Beginning at the line that contains "gachupines por Latinoamérica." and finishing at the line that contains "এটি স্বাধীন সাংবাদিকতার", output the data below exactly. Include both end lines and no pictures.

(Stored data entries)

▬▬▬

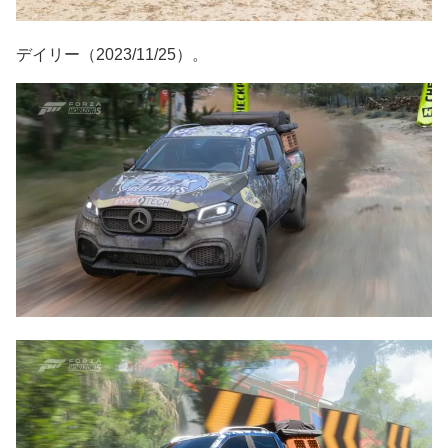
デイリー（2023/11/25）。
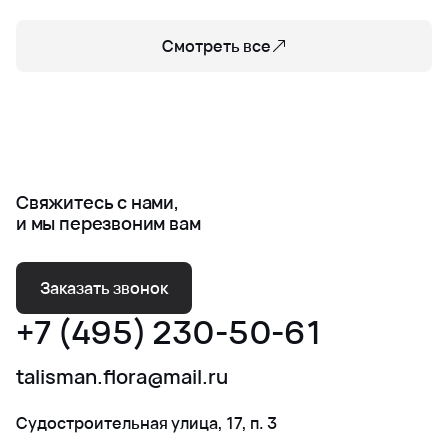
Смотреть все
Свяжитесь с нами,
и мы перезвоним вам
Заказать звонок
+7 (495) 230-50-61
talisman.flora@mail.ru
Судостроительная улица, 17, п. 3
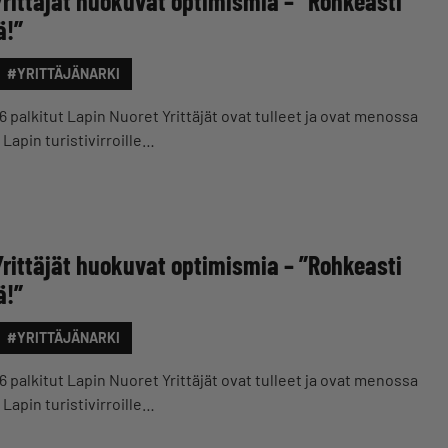
Yrittäjät huokuvat optimismia – ”Rohkeasti
ä!”
#YRITTÄJÄNARKI
6 palkitut Lapin Nuoret Yrittäjät ovat tulleet ja ovat menossa
Lapin turistivirroille…
Yrittäjät huokuvat optimismia – ”Rohkeasti
ä!”
#YRITTÄJÄNARKI
6 palkitut Lapin Nuoret Yrittäjät ovat tulleet ja ovat menossa
Lapin turistivirroille…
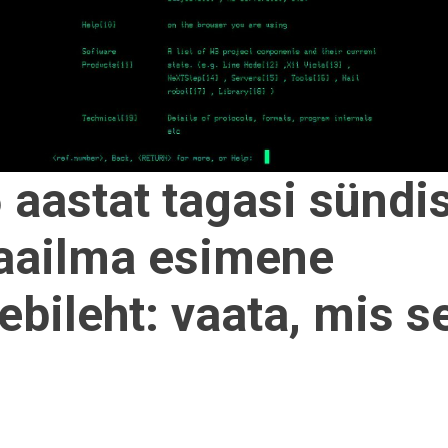
 aastat tagasi sündi
ailma esimene
ebileht: vaata, mis s
i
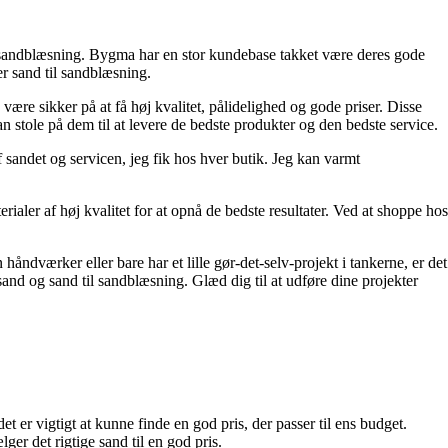
l sandblæsning. Bygma har en stor kundebase takket være deres gode
er sand til sandblæsning.
være sikker på at få høj kvalitet, pålidelighed og gode priser. Disse
n stole på dem til at levere de bedste produkter og den bedste service.
af sandet og servicen, jeg fik hos hver butik. Jeg kan varmt
ialer af høj kvalitet for at opnå de bedste resultater. Ved at shoppe hos
åndværker eller bare har et lille gør-det-selv-projekt i tankerne, er det
 sand og sand til sandblæsning. Glæd dig til at udføre dine projekter
 er vigtigt at kunne finde en god pris, der passer til ens budget.
er det rigtige sand til en god pris.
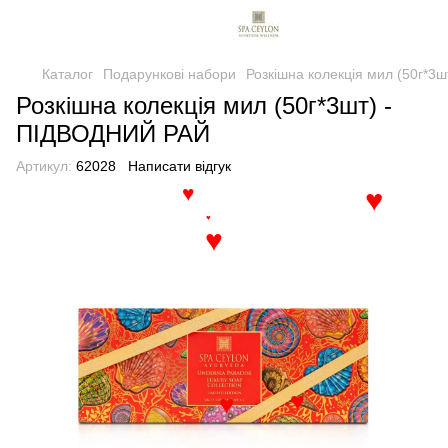
Каталог
Подарункові набори
Розкішна колекція мил (50г*3
Розкішна колекція мил (50г*3шт) -
ПІДВОДНИЙ РАЙ
Артикул:
62028
Написати відгук
♥
♥
♥
♥
♥
♥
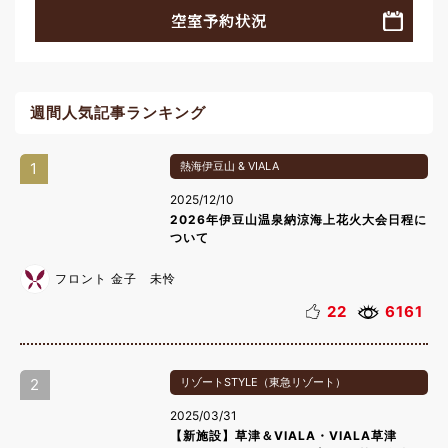
空室予約状況
週間人気記事ランキング
1
熱海伊豆山 & VIALA
2025/12/10
2026年伊豆山温泉納涼海上花火大会日程に
ついて
フロント 金子 未怜
22
6161
2
リゾートSTYLE（東急リゾート）
2025/03/31
【新施設】草津＆VIALA・VIALA草津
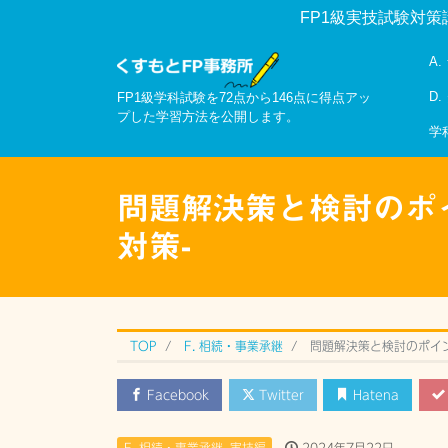
FP1級実技試験対策
A
D
FP1級学科試験を72点から146点に得点アッ
プした学習方法を公開します。
学
問題解決策と検討のポイ
対策-
TOP
F. 相続・事業承継
問題解決策と検討のポイン
Facebook
Twitter
Hatena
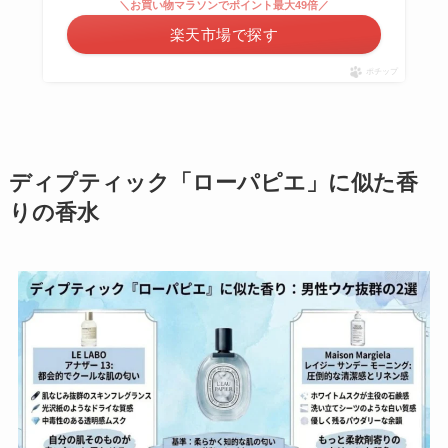
＼お買い物マラソンでポイント最大49倍／
楽天市場で探す
ポチップ
ディプティック「ローパピエ」に似た香
りの香水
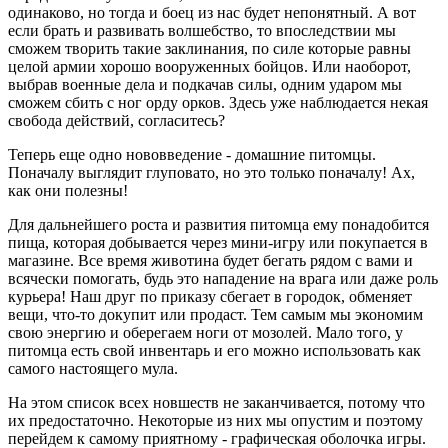
одинаково, но тогда и боец из нас будет непонятный. А вот
если брать и развивать волшебство, то впоследствии мы
сможем творить такие заклинания, по силе которые равны
целой армии хорошо вооруженных бойцов. Или наоборот,
выбрав военные дела и подкачав силы, одним ударом мы
сможем сбить с ног орду орков. Здесь уже наблюдается некая
свобода действий, согласитесь?
Теперь еще одно нововведение - домашние питомцы.
Поначалу выглядит глуповато, но это только поначалу! Ах,
как они полезны!
Для дальнейшего роста и развития питомца ему понадобится
пища, которая добывается через мини-игру или покупается в
магазине. Все время животина будет бегать рядом с вами и
всячески помогать, будь это нападение на врага или даже роль
курьера! Наш друг по приказу сбегает в городок, обменяет
вещи, что-то докупит или продаст. Тем самым мы экономим
свою энергию и оберегаем ноги от мозолей. Мало того, у
питомца есть свой инвентарь и его можно использовать как
самого настоящего мула.
На этом список всех новшеств не заканчивается, потому что
их предостаточно. Некоторые из них мы опустим и поэтому
перейдем к самому приятному - графическая оболочка игры.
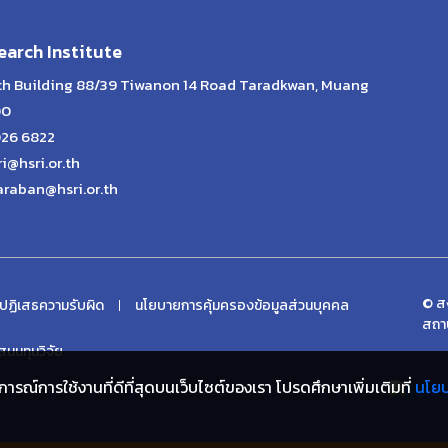
arch Institute
lth Building 88/39 Tiwanon 14 Road Taradkwan, Muang
00
026 6822
ri@hsri.or.th
araban@hsri.or.th
© สง
ปฏิเสธความรับผิด
นโยบายการคุ้มครองข้อมูลส่วนบุคคล
สถา
นนทุนวิจัย
ประสบการณ์การใช้งานที่ดีที่สุดบนเว็บไซต์ของเรา โปรดศึกษาเพิ่มเติมที่
นโย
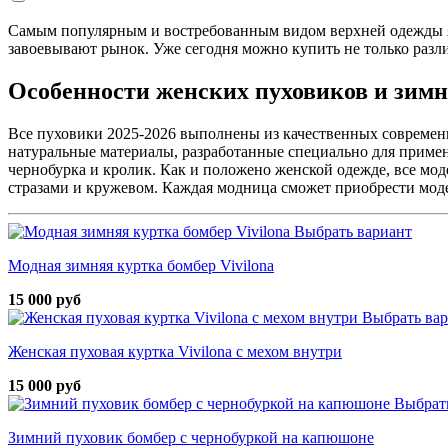
Самым популярным и востребованным видом верхней одежды я
завоевывают рынок. Уже сегодня можно купить не только разл
Особенности женских пуховиков и зимн
Все пуховики 2025-2026 выполнены из качественных современн
натуральные материалы, разработанные специально для примен
чернобурка и кролик. Как и положено женской одежде, все м
стразами и кружевом. Каждая модница сможет приобрести мод
Выбрать вариант
Модная зимняя куртка бомбер Vivilona
15 000 руб
Выбрать ва
Женская пуховая куртка Vivilona с мехом внутри
15 000 руб
Выбрат
Зимний пуховик бомбер с чернобуркой на капюшоне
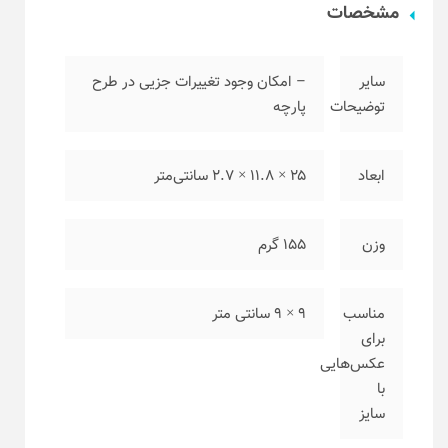
مشخصات
سایر
– امکان وجود تغییرات جزیی در طرح
توضیحات
پارچه
ابعاد
۲۵ × ۱۱.۸ × ۲.۷ سانتی‌متر
وزن
۱۵۵ گرم
مناسب
۹ × ۹ سانتی متر
برای
عکس‌هایی
با
سایز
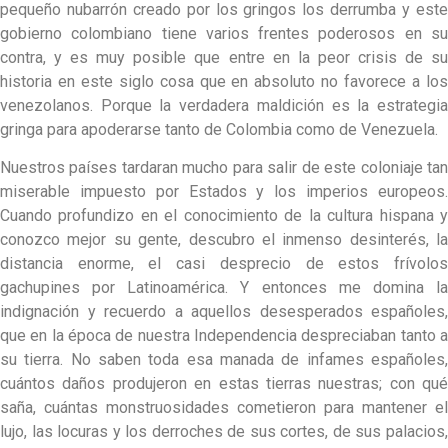
pequeño nubarrón creado por los gringos los derrumba y este
gobierno colombiano tiene varios frentes poderosos en su
contra, y es muy posible que entre en la peor crisis de su
historia en este siglo cosa que en absoluto no favorece a los
venezolanos. Porque la verdadera maldición es la estrategia
gringa para apoderarse tanto de Colombia como de Venezuela.
Nuestros países tardaran mucho para salir de este coloniaje tan
miserable impuesto por Estados y los imperios europeos.
Cuando profundizo en el conocimiento de la cultura hispana y
conozco mejor su gente, descubro el inmenso desinterés, la
distancia enorme, el casi desprecio de estos frívolos
gachupines por Latinoamérica. Y entonces me domina la
indignación y recuerdo a aquellos desesperados españoles,
que en la época de nuestra Independencia despreciaban tanto a
su tierra. No saben toda esa manada de infames españoles,
cuántos daños produjeron en estas tierras nuestras; con qué
saña, cuántas monstruosidades cometieron para mantener el
lujo, las locuras y los derroches de sus cortes, de sus palacios,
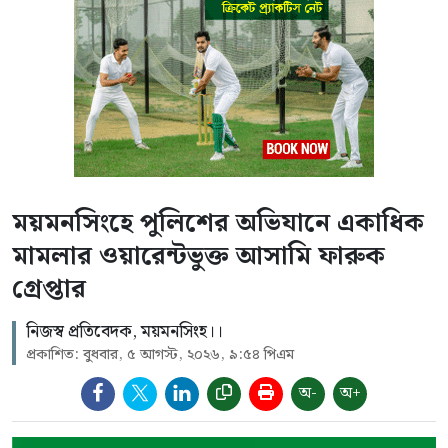
এটি স্বাধীন সাংবাদিকতার ওপর সন্ত্রাসী ও ক্ষমতার অপব্যবহারকারী
চক্রের করা কুৎসিত আক্রমণের বিরুদ্ধে এক মোক্ষম চড়াও। এই
রায়ের মাধ্যমে প্রমাণিত হলো, সংবাদপত্রের সত্য প্রকাশকে মিথ্যা
মামলা বা প্রশাসনিক পেশিশক্তি দিয়ে দমানো যায় না, সত্যের জয়
অনিবার্য।
ময়মনসিংহে পুলিশের অভিযানে একাধিক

▬▬▬

— EXERCISE OUTPUT —
gachupines por Latinoamérica. Y entonces me domina la
indignación y recuerdo a aquellos desesperados españoles,
que en la época de nuestra Independencia despreciaban tanto a
su tierra. No saben toda esa manada de infames españoles,
cuántos daños produjeron en estas tierras nuestras; con qué
saña, cuántas monstruosidades cometieron para mantener el
lujo, las locuras y los derroches de sus cortes, de sus palacios,
এটি স্বাধীন সাংবাদিকতার ওপর সন্ত্রাসী ও ক্ষমতার অপব্যবহারকারী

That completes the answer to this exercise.